===== Information provided =====

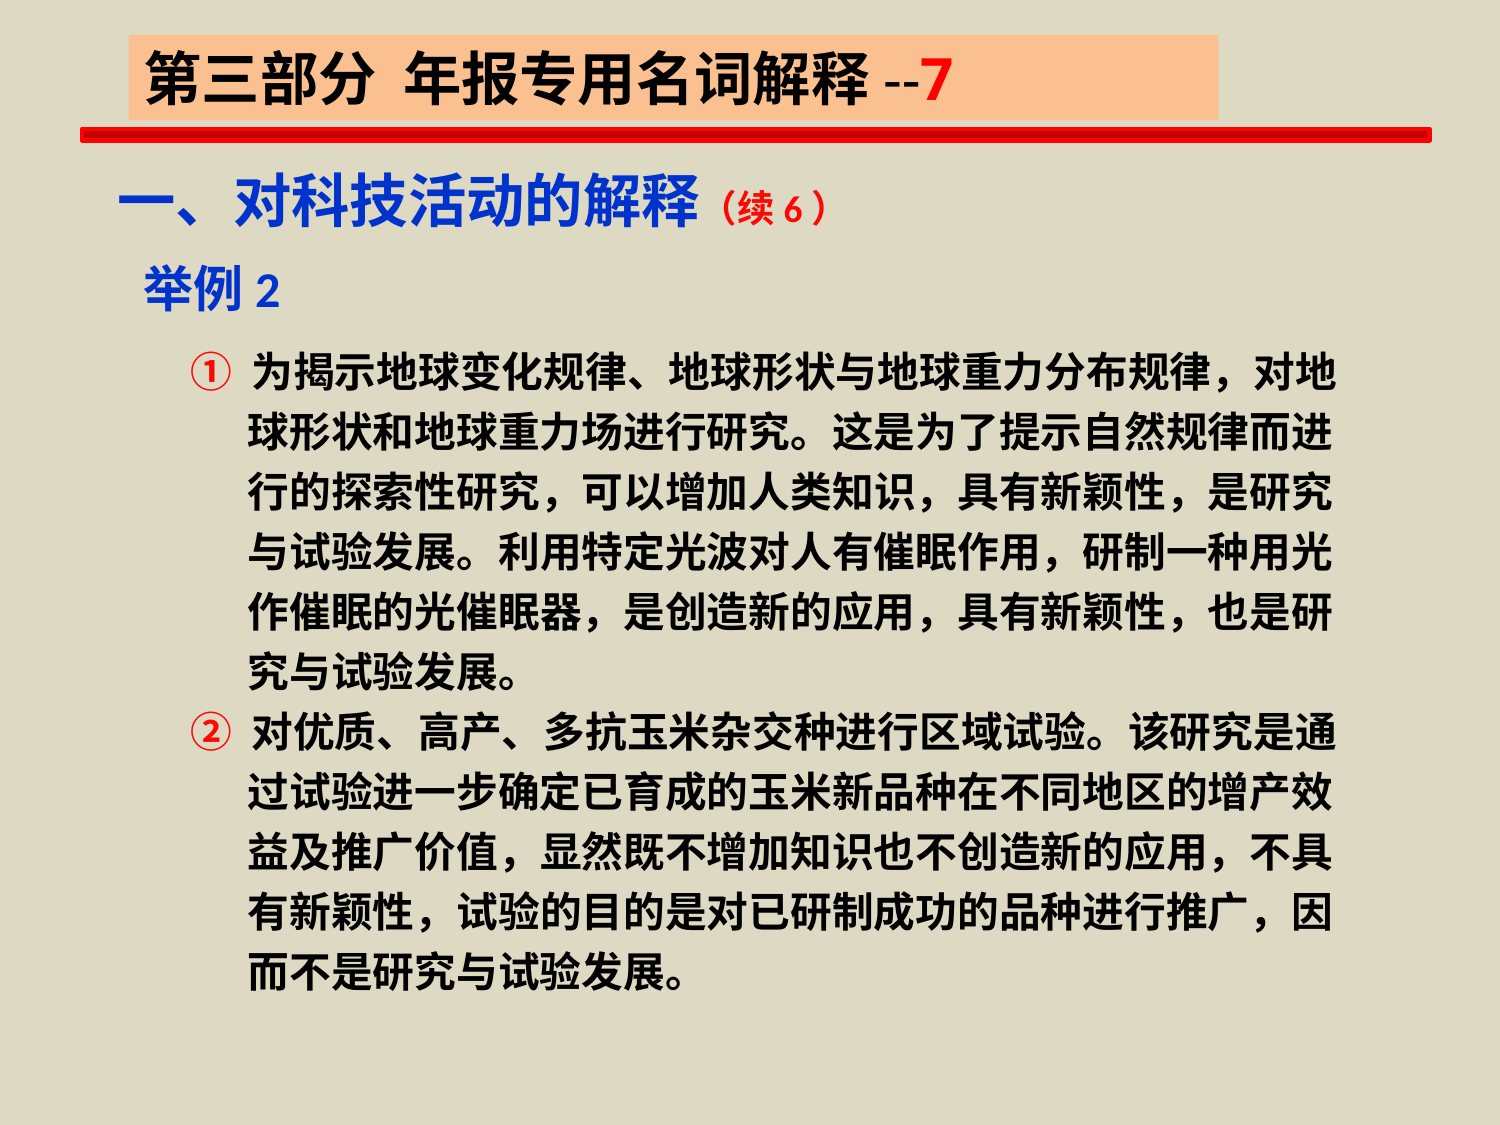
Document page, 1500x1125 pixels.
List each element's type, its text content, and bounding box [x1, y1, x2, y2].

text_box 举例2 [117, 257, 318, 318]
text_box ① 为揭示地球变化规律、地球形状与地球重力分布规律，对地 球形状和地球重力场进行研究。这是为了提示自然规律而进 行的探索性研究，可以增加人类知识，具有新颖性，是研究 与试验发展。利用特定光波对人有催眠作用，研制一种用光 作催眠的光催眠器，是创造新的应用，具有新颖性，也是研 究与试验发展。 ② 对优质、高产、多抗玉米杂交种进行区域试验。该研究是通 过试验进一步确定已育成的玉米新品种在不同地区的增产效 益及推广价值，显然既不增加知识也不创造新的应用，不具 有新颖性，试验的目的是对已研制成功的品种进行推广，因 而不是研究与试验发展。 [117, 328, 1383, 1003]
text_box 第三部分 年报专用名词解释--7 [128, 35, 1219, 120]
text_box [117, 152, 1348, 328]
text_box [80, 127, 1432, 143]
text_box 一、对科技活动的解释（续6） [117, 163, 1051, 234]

=====

About this task
Please repeat everything in the data above except the pictures, exactly as it reads.

Task response
Document page, 1500x1125 pixels.
List each element's type, its text content, and bounding box [x1, y1, x2, y2].

text_box 举例2 [117, 257, 318, 318]
text_box ① 为揭示地球变化规律、地球形状与地球重力分布规律，对地 球形状和地球重力场进行研究。这是为了提示自然规律而进 行的探索性研究，可以增加人类知识，具有新颖性，是研究 与试验发展。利用特定光波对人有催眠作用，研制一种用光 作催眠的光催眠器，是创造新的应用，具有新颖性，也是研 究与试验发展。 ② 对优质、高产、多抗玉米杂交种进行区域试验。该研究是通 过试验进一步确定已育成的玉米新品种在不同地区的增产效 益及推广价值，显然既不增加知识也不创造新的应用，不具 有新颖性，试验的目的是对已研制成功的品种进行推广，因 而不是研究与试验发展。 [117, 328, 1383, 1003]
text_box 第三部分 年报专用名词解释--7 [128, 35, 1219, 120]
text_box [117, 152, 1348, 328]
text_box [80, 127, 1432, 143]
text_box 一、对科技活动的解释（续6） [117, 163, 1051, 234]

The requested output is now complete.